▶ **INSTRUCTION 1**
According to the passage on the ECOWAS summit below, which anniversary of the regional body's founding was the summit dedicated to?

• • •

For much of last week our federal capital of Abuja was agog with delegations from all over the world for the summit of the Authority of Heads of State and Government of the Economic Community of West Africa (ECOWAS). The summit marked the 48th Ordinary Session of the summit of ECOWAS leaders. But it was also dedicated to the 40th anniversary of the founding of the regional body. The leaders of our West African community members were there in full force, in addition to president of the African Union, Nkosazana Dlamini-Zuma, representatives of the UN Secretary-General, other international and regional agencies and the bilateral development partners, in addition to NGOs, the media and other stakeholders. The mammoth and extortionately priced Transcorp Hilton, the venue of the event, was jam-packed to the brim.

• • •

▶ **INSTRUCTION 2**
Please rewrite the rows below, replacing "slice" with "segment" and keeping everything else the same. Leave the pictures out of your answer.

• • •

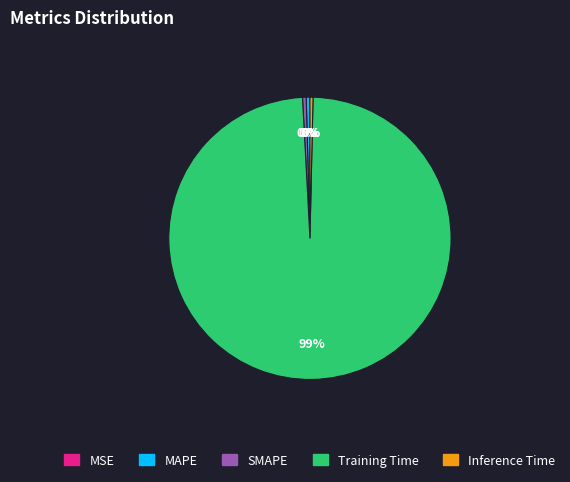

To the nearest percent, what is the average slice percentage?

20%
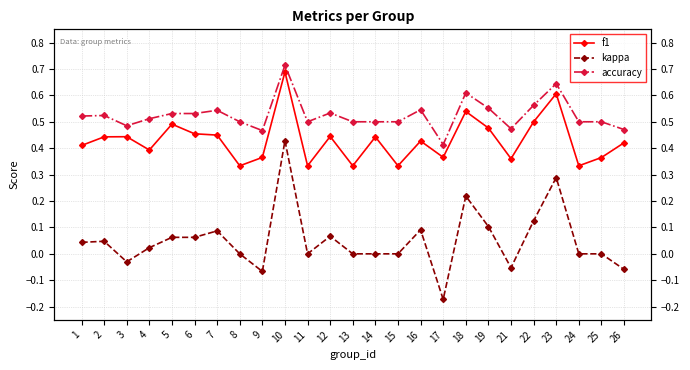

What is the value of the accuracy point at the 17th from the left?

0.4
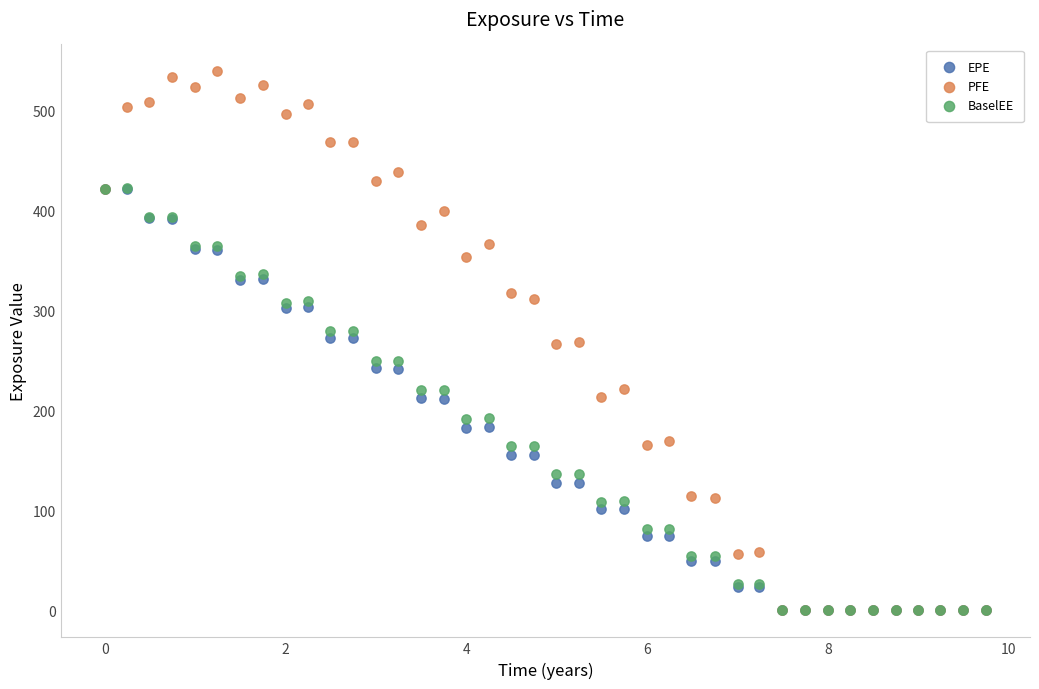

Which series reaches the maximum Y coordinate?

PFE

• • •

▶ **TASK RESPONSE 1**
The 40th anniversary of its founding.

▶ **TASK RESPONSE 2**
To the nearest percent, what is the average segment percentage?

20%

What is the value of the accuracy point at the 17th from the left?

0.4

Which series reaches the maximum Y coordinate?

PFE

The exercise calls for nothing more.